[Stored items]
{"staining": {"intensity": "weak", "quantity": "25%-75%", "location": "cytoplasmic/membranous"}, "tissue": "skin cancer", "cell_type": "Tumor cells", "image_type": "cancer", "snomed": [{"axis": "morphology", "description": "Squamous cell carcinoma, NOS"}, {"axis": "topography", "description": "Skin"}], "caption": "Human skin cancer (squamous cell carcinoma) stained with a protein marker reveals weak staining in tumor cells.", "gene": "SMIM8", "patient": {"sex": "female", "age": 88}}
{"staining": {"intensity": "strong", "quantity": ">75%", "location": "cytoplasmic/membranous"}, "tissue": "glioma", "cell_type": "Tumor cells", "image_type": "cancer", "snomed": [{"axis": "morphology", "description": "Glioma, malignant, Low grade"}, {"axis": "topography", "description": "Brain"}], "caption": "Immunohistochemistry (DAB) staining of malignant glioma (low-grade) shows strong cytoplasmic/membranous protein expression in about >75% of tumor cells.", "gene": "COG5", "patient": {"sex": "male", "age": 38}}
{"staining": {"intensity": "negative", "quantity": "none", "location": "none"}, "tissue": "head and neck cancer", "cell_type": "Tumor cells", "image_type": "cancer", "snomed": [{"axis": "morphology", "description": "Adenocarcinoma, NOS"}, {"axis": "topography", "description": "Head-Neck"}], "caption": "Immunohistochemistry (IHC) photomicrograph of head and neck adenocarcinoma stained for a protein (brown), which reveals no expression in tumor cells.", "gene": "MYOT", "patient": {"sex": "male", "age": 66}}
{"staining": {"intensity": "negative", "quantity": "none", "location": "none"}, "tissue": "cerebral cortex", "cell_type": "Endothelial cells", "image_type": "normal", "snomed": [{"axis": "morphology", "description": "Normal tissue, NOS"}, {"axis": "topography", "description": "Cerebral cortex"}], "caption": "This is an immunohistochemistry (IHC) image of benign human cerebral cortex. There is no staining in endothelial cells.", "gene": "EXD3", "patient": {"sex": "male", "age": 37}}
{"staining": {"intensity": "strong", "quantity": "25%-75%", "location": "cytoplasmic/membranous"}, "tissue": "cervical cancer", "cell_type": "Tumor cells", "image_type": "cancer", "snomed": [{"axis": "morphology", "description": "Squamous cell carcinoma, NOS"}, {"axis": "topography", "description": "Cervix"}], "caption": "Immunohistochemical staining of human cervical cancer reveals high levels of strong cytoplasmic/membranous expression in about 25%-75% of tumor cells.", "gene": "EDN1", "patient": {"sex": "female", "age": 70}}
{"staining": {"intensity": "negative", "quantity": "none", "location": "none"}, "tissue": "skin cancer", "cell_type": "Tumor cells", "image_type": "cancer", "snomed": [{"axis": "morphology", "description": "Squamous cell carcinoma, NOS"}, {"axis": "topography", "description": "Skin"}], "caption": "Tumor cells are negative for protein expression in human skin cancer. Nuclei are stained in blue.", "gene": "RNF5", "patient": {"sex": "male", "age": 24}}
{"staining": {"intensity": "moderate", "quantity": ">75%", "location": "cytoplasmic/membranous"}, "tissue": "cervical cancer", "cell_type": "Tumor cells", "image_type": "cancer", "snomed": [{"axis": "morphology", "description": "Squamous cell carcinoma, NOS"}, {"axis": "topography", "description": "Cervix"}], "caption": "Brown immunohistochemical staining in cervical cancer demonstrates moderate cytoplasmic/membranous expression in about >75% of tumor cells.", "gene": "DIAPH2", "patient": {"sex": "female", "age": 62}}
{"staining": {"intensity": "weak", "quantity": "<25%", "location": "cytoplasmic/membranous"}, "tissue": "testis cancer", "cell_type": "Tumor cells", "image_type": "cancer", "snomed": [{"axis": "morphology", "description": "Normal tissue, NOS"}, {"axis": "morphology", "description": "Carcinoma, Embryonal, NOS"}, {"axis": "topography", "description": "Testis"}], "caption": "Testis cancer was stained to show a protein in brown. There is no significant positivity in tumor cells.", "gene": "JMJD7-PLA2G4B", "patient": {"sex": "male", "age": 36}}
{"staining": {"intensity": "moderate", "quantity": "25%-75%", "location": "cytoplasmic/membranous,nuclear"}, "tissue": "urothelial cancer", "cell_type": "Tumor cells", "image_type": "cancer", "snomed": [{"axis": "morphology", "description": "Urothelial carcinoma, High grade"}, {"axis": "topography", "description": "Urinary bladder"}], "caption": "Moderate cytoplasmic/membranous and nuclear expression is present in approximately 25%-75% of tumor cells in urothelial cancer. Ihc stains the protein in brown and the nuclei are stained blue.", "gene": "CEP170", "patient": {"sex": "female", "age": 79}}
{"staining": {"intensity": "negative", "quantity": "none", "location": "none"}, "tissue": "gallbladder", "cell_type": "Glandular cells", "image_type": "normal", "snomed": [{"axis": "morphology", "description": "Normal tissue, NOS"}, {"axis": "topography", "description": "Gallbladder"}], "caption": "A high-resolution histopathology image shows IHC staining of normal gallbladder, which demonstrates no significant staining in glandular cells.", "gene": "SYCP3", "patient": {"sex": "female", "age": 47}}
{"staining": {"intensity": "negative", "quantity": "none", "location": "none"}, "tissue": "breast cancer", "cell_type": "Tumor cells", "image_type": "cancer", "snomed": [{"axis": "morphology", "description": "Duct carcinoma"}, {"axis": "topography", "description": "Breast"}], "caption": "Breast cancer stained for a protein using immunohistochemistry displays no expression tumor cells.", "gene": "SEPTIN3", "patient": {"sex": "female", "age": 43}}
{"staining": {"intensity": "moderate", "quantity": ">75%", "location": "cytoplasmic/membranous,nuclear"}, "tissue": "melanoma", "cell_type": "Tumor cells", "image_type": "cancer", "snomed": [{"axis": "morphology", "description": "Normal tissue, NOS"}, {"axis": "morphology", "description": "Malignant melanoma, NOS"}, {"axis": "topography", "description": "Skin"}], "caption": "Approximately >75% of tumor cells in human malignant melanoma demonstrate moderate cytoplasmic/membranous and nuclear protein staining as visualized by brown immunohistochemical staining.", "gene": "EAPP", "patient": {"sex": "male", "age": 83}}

# Exercise brief:
Find and copy each line of the data where "nuclear" is present.

# Finished task:
{"staining": {"intensity": "moderate", "quantity": "25%-75%", "location": "cytoplasmic/membranous,nuclear"}, "tissue": "urothelial cancer", "cell_type": "Tumor cells", "image_type": "cancer", "snomed": [{"axis": "morphology", "description": "Urothelial carcinoma, High grade"}, {"axis": "topography", "description": "Urinary bladder"}], "caption": "Moderate cytoplasmic/membranous and nuclear expression is present in approximately 25%-75% of tumor cells in urothelial cancer. Ihc stains the protein in brown and the nuclei are stained blue.", "gene": "CEP170", "patient": {"sex": "female", "age": 79}}
{"staining": {"intensity": "moderate", "quantity": ">75%", "location": "cytoplasmic/membranous,nuclear"}, "tissue": "melanoma", "cell_type": "Tumor cells", "image_type": "cancer", "snomed": [{"axis": "morphology", "description": "Normal tissue, NOS"}, {"axis": "morphology", "description": "Malignant melanoma, NOS"}, {"axis": "topography", "description": "Skin"}], "caption": "Approximately >75% of tumor cells in human malignant melanoma demonstrate moderate cytoplasmic/membranous and nuclear protein staining as visualized by brown immunohistochemical staining.", "gene": "EAPP", "patient": {"sex": "male", "age": 83}}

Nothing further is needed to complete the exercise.